If an entry below holds a picture, leave the picture out and print the rest exactly.

Data items
-------------------------
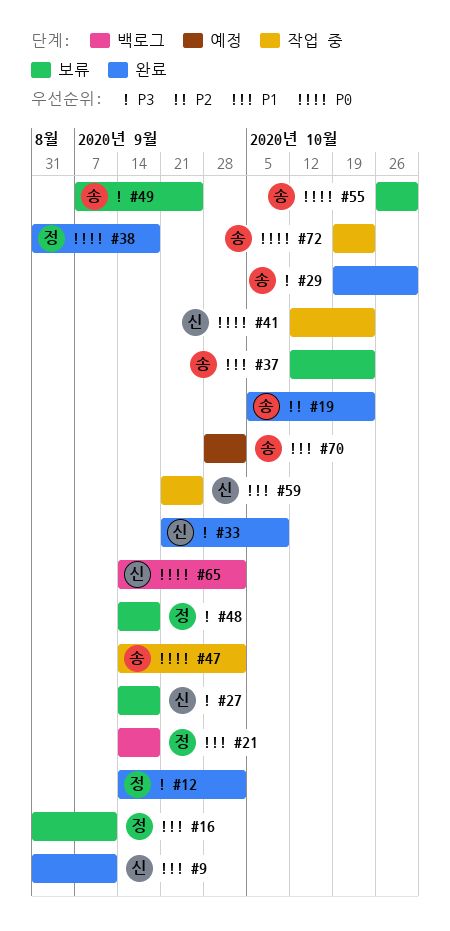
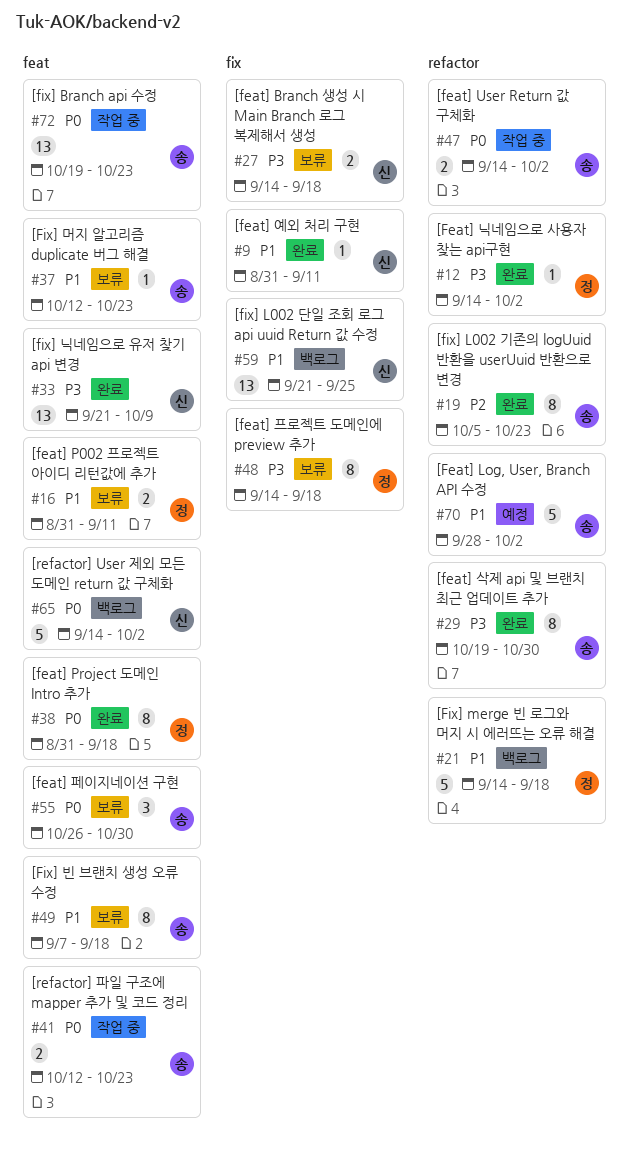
#41, owner: 신 -> 송
#49, priority: P3 -> P1
#49, due: Sep 25 -> Sep 18
#59, status: 작업 중 -> 백로그

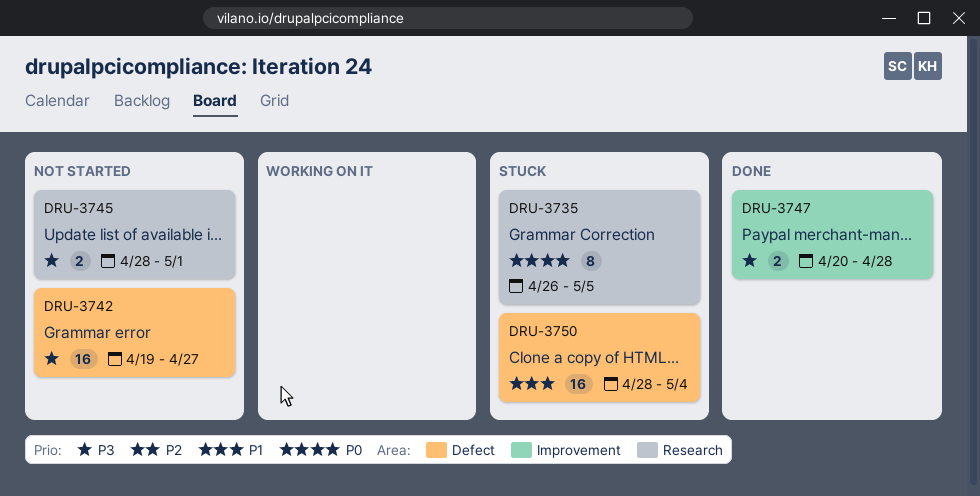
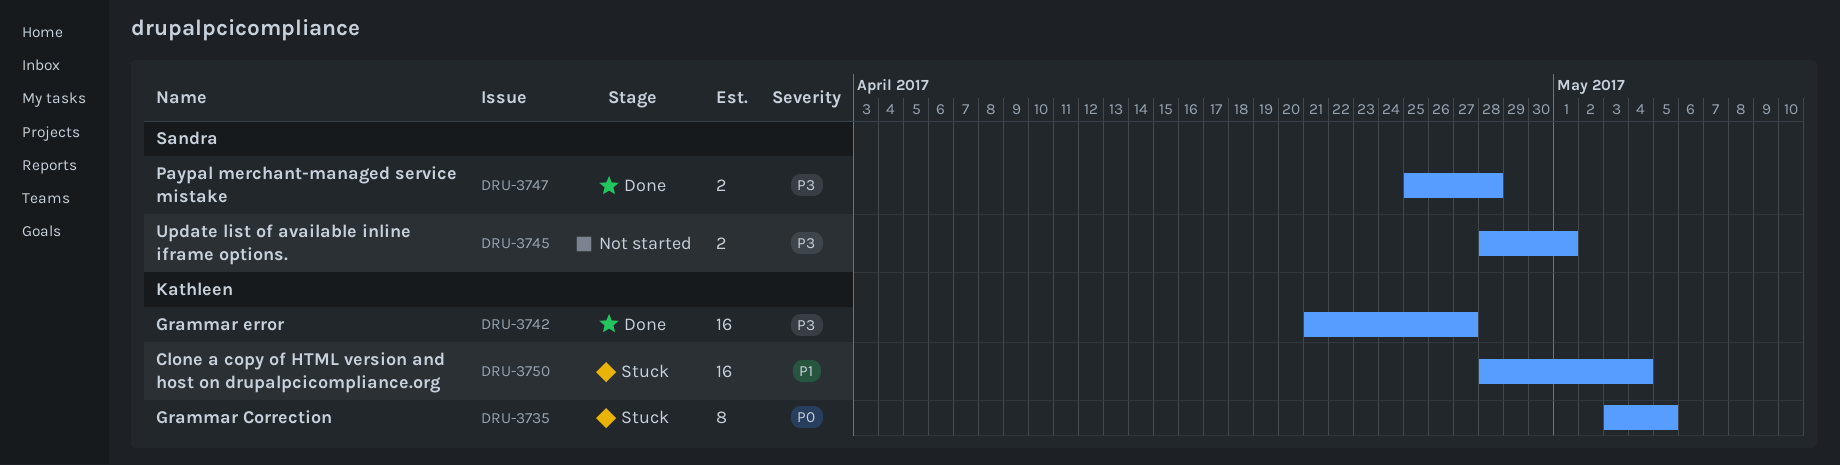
DRU-3735, start: Apr 26 -> May 3
DRU-3742, status: Not started -> Done
DRU-3742, start: Apr 19 -> Apr 21
DRU-3747, start: Apr 20 -> Apr 25

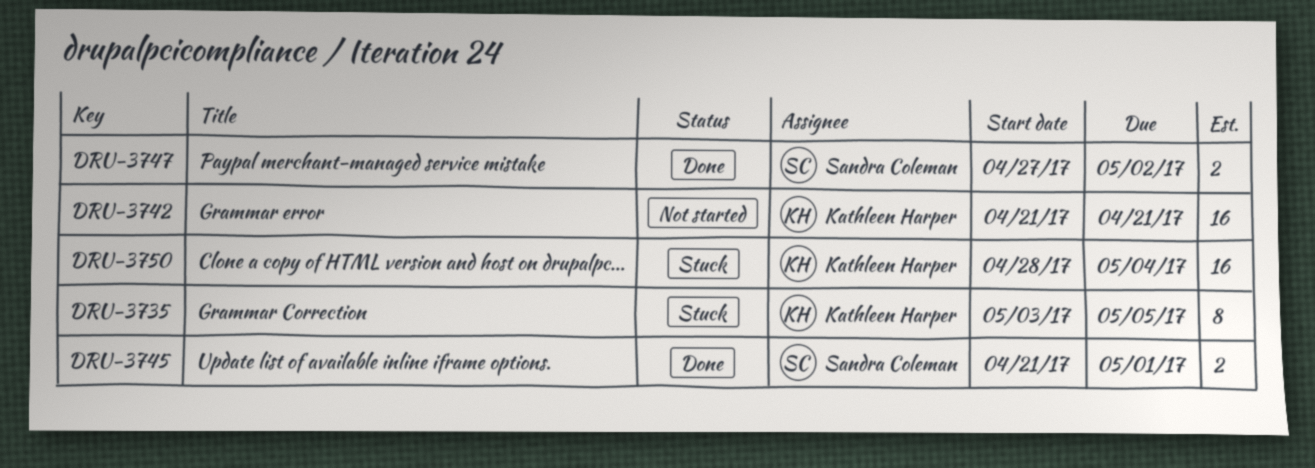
DRU-3742, status: Done -> Not started
DRU-3742, due: Apr 27 -> Apr 21
DRU-3745, status: Not started -> Done
DRU-3745, start: Apr 28 -> Apr 21
DRU-3747, start: Apr 25 -> Apr 27
DRU-3747, due: Apr 28 -> May 2

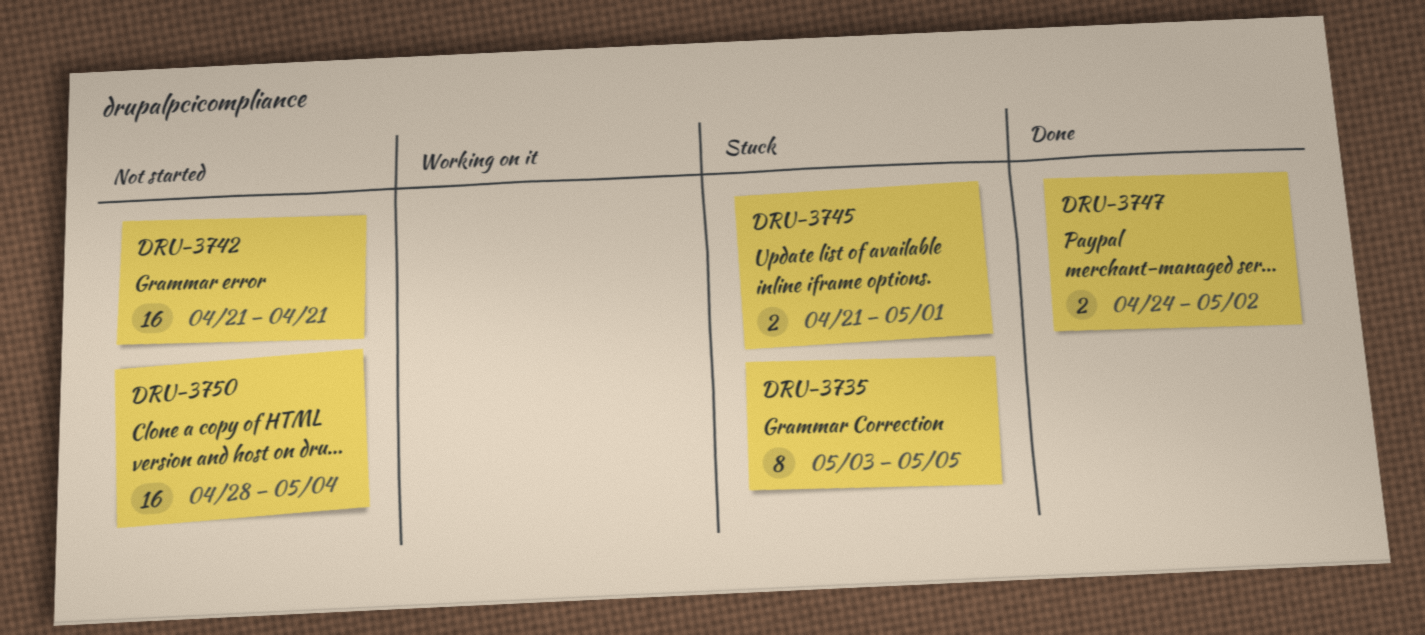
DRU-3745, status: Done -> Stuck
DRU-3747, start: Apr 27 -> Apr 24
DRU-3750, status: Stuck -> Not started

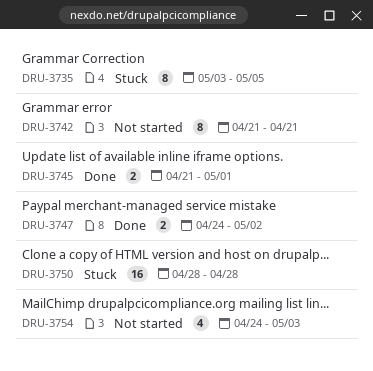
DRU-3742, estimate: 16 -> 8
DRU-3745, status: Stuck -> Done
DRU-3750, status: Not started -> Stuck
DRU-3750, due: May 4 -> Apr 28
DRU-3754: none -> present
-------------------------
• _Result_
#41, owner: 신 -> 송
#49, priority: P3 -> P1
#49, due: Sep 25 -> Sep 18
#59, status: 작업 중 -> 백로그

DRU-3735, start: Apr 26 -> May 3
DRU-3742, status: Not started -> Done
DRU-3742, start: Apr 19 -> Apr 21
DRU-3747, start: Apr 20 -> Apr 25

DRU-3742, status: Done -> Not started
DRU-3742, due: Apr 27 -> Apr 21
DRU-3745, status: Not started -> Done
DRU-3745, start: Apr 28 -> Apr 21
DRU-3747, start: Apr 25 -> Apr 27
DRU-3747, due: Apr 28 -> May 2

DRU-3745, status: Done -> Stuck
DRU-3747, start: Apr 27 -> Apr 24
DRU-3750, status: Stuck -> Not started

DRU-3742, estimate: 16 -> 8
DRU-3745, status: Stuck -> Done
DRU-3750, status: Not started -> Stuck
DRU-3750, due: May 4 -> Apr 28
DRU-3754: none -> present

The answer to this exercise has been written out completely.